[PATCH] D34601: [X86][LLVM]Expanding Supports lowerInterleavedStore() in X86InterleavedAccess.

Sun Jun 25 02:15:27 PDT 2017

RKSimon added a comment.

Would it be beneficial to work on a more general solution for the 128-bit subvector issue?
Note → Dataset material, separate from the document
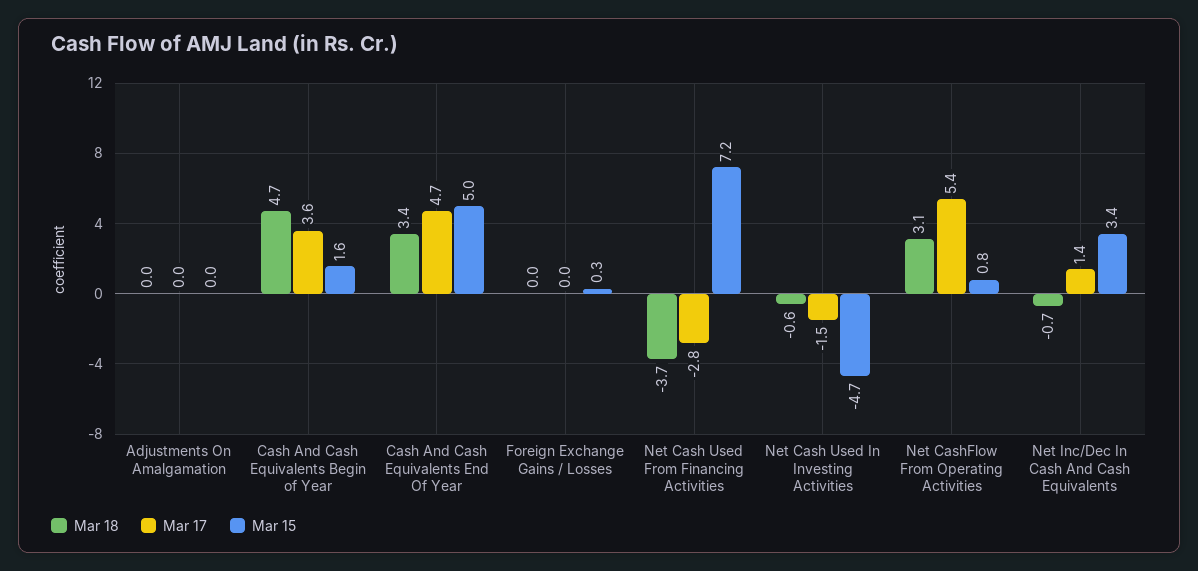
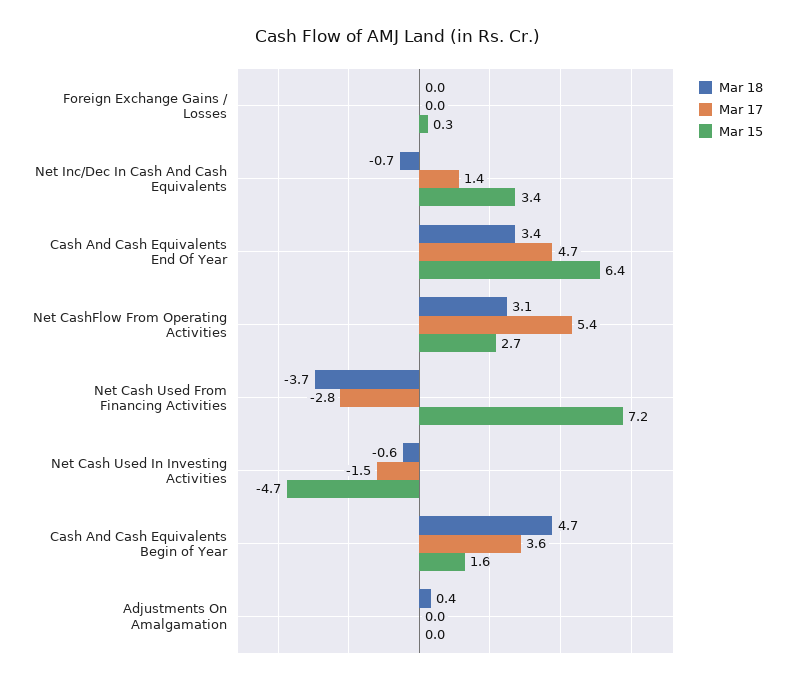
Mar 18, Adjustments On Amalgamation: 0 -> 0.4
Mar 15, Cash And Cash Equivalents End Of Year: 5 -> 6.4
Mar 15, Net CashFlow From Operating Activities: 0.8 -> 2.7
Won't 16x16 and 8x32 (as well as all the 512-bit equivalents) still suffer?

================
Comment at: lib/Target/X86/X86InterleavedAccess.cpp:367
   //   3. Concatenate the contiguous-vectors back into a wide vector.
   Value *WideVec = concatenateVectors(Builder, TransposedVectors);

----------------
Indenting / clang-format

================
Comment at: lib/Target/X86/X86InterleavedAccess.cpp:381
+        VectorType::get(Type::getInt16Ty(Shuffles[0]->getContext()), 16)
+            ->getPointerTo();
+    Value *VecBasePtr = Builder.CreateBitCast(VecInst, VecTran);
----------------
If you pull out the Type::getInt16Ty(Shuffles[0]->getContext()) you should be able to tidy all this up

================
Comment at: test/CodeGen/X86/x86-interleaved-access.ll:143
+
+define void @interleaved_store_vf32_i8_stride4(<32 x i8> %x1, <32 x i8> %x2, <32 x i8> %x3, <32 x i8> %x4, <128 x i8>* %p) {
+; AVX2-LABEL: interleaved_store_vf32_i8_stride4:
----------------
Add this test to trunk with current codegen so this patch shows the diff.

================
Comment at: test/Transforms/InterleavedAccess/X86/interleavedStore.ll:1
+; NOTE: Assertions have been autogenerated by utils/update_test_checks.py
+; RUN: opt < %s -mtriple=x86_64-pc-linux -mattr=+avx -mattr=+avx2 -interleaved-access -S | FileCheck %s
----------------
Add this file to trunk with current codegen so this patch shows the diff.

================
Comment at: test/Transforms/InterleavedAccess/X86/interleavedStore.ll:2
+; NOTE: Assertions have been autogenerated by utils/update_test_checks.py
+; RUN: opt < %s -mtriple=x86_64-pc-linux -mattr=+avx -mattr=+avx2 -interleaved-access -S | FileCheck %s
+
----------------
You just need -mattr=+avx2 - it implies -mattr=+avx

https://reviews.llvm.org/D34601